Grâce aux GPS, les chercheurs ont pu suivre les chevreuils et comprendre comment ils trouvaient à manger et évitaient les dangers, par exemple à proximité des routes. « Nous avons estimé des héritabilités de ces comportements allant de 19 à 71%, ce qui indique que ces comportements sur les déplacements et l’utilisation de l’espace peuvent être transmis à la génération suivante », indique Laura Gervais. Les chercheurs ont également montré, qu’en cas de changements dans leur milieu de vie, la moyenne de ces comportements pouvait changer de 1,1 à 2,4%. « Ce qui indique que des populations d’animaux sauvages auraient le potentiel de répondre aux changements environnementaux, par de petits mais transmissibles variations de leurs comportements de déplacement », traduit la scientifique.
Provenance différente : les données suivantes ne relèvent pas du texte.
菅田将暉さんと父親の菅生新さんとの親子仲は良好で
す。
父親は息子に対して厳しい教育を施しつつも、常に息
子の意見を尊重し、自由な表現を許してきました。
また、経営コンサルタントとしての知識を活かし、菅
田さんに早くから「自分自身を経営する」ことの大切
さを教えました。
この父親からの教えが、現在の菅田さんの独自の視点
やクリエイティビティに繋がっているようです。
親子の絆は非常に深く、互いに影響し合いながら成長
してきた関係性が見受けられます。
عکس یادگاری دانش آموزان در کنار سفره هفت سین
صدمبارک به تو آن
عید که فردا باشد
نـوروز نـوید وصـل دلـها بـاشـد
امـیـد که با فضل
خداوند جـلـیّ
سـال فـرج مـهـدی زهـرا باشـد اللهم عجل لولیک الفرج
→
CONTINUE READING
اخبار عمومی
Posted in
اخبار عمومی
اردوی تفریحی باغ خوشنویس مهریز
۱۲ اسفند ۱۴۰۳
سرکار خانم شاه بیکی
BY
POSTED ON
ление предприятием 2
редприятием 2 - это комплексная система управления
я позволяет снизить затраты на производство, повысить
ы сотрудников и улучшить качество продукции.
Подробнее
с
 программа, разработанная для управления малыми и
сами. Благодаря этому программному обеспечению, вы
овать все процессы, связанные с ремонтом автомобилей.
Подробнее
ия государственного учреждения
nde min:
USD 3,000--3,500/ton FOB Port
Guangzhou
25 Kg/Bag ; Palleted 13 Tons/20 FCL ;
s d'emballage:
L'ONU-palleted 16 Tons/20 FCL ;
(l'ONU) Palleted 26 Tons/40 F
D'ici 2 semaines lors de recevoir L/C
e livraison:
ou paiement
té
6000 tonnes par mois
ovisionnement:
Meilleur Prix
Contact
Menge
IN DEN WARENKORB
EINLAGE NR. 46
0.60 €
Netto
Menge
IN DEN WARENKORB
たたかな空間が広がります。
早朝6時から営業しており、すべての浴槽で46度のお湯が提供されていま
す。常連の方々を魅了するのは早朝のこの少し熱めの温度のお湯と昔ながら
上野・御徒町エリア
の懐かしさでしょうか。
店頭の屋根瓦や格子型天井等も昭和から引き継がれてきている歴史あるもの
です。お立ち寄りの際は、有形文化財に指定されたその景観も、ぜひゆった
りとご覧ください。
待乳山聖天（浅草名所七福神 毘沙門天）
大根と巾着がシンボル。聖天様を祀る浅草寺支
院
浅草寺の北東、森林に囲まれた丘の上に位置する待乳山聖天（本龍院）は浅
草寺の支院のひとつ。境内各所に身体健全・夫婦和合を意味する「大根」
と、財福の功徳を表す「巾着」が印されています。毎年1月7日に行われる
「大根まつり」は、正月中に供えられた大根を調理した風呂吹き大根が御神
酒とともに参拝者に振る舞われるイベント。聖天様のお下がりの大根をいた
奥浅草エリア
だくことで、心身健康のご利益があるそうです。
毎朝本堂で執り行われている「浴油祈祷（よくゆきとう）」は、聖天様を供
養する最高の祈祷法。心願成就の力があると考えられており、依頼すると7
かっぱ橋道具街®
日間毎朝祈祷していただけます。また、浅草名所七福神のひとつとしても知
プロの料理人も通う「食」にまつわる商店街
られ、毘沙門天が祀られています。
Ces études sont une première étape dans la meilleure compréhension de l’impact des activités humaines sur le devenir des populations de chevreuils et, plus globalement pour la conservation des espèces sauvages, où le nombre d’individus et le temps pour agir sont faibles. Une des prochaines étapes sera d’estimer les différentes sources de pressions de sélection qui pèsent sur ces populations. Cette approche sera faite en collaboration avec les chasseurs, afin d’étudier quels impacts pourraient avoir la chasse sur le comportement des chevreuils. La sélection par la chasse de certains types de comportements pourrait amener à faire évoluer le compromis entre l’évitement du danger (proximité aux infrastructures) et l’acquisition de nourriture (présence dans les prairies/cultures) chez le chevreuil.